→ Task goal: Can you print every record below exactly as written?
----
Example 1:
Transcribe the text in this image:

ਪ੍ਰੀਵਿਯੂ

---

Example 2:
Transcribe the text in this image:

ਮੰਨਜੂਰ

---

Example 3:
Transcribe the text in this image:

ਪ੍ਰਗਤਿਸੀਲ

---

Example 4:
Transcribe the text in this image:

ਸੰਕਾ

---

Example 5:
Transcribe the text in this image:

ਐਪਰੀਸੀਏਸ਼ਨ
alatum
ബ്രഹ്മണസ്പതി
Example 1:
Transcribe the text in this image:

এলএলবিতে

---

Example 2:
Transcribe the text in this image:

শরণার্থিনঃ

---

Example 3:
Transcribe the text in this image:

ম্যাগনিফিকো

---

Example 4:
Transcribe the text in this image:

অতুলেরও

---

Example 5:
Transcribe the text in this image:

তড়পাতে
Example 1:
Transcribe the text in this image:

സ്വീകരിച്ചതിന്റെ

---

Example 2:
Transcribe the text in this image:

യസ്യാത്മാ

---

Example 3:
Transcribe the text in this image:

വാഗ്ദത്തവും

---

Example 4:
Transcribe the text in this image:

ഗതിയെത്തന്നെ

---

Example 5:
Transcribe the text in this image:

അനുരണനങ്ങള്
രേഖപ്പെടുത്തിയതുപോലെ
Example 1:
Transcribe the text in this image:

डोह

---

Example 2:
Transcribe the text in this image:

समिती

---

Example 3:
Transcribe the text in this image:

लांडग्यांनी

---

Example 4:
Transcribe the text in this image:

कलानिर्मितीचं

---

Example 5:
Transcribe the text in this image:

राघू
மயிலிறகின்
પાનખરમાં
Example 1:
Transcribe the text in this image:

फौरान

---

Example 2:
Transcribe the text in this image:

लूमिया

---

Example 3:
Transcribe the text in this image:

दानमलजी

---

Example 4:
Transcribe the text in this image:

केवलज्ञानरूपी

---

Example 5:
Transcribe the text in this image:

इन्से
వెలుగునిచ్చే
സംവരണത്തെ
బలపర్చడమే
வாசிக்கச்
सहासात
----
→ Task output:
Example 1:
Transcribe the text in this image:

ਪ੍ਰੀਵਿਯੂ

---

Example 2:
Transcribe the text in this image:

ਮੰਨਜੂਰ

---

Example 3:
Transcribe the text in this image:

ਪ੍ਰਗਤਿਸੀਲ

---

Example 4:
Transcribe the text in this image:

ਸੰਕਾ

---

Example 5:
Transcribe the text in this image:

ਐਪਰੀਸੀਏਸ਼ਨ
alatum
ബ്രഹ്മണസ്പതി
Example 1:
Transcribe the text in this image:

এলএলবিতে

---

Example 2:
Transcribe the text in this image:

শরণার্থিনঃ

---

Example 3:
Transcribe the text in this image:

ম্যাগনিফিকো

---

Example 4:
Transcribe the text in this image:

অতুলেরও

---

Example 5:
Transcribe the text in this image:

তড়পাতে
Example 1:
Transcribe the text in this image:

സ്വീകരിച്ചതിന്റെ

---

Example 2:
Transcribe the text in this image:

യസ്യാത്മാ

---

Example 3:
Transcribe the text in this image:

വാഗ്ദത്തവും

---

Example 4:
Transcribe the text in this image:

ഗതിയെത്തന്നെ

---

Example 5:
Transcribe the text in this image:

അനുരണനങ്ങള്
രേഖപ്പെടുത്തിയതുപോലെ
Example 1:
Transcribe the text in this image:

डोह

---

Example 2:
Transcribe the text in this image:

समिती

---

Example 3:
Transcribe the text in this image:

लांडग्यांनी

---

Example 4:
Transcribe the text in this image:

कलानिर्मितीचं

---

Example 5:
Transcribe the text in this image:

राघू
மயிலிறகின்
પાનખરમાં
Example 1:
Transcribe the text in this image:

फौरान

---

Example 2:
Transcribe the text in this image:

लूमिया

---

Example 3:
Transcribe the text in this image:

दानमलजी

---

Example 4:
Transcribe the text in this image:

केवलज्ञानरूपी

---

Example 5:
Transcribe the text in this image:

इन्से
వెలుగునిచ్చే
സംവരണത്തെ
బలపర్చడమే
வாசிக்கச்
सहासात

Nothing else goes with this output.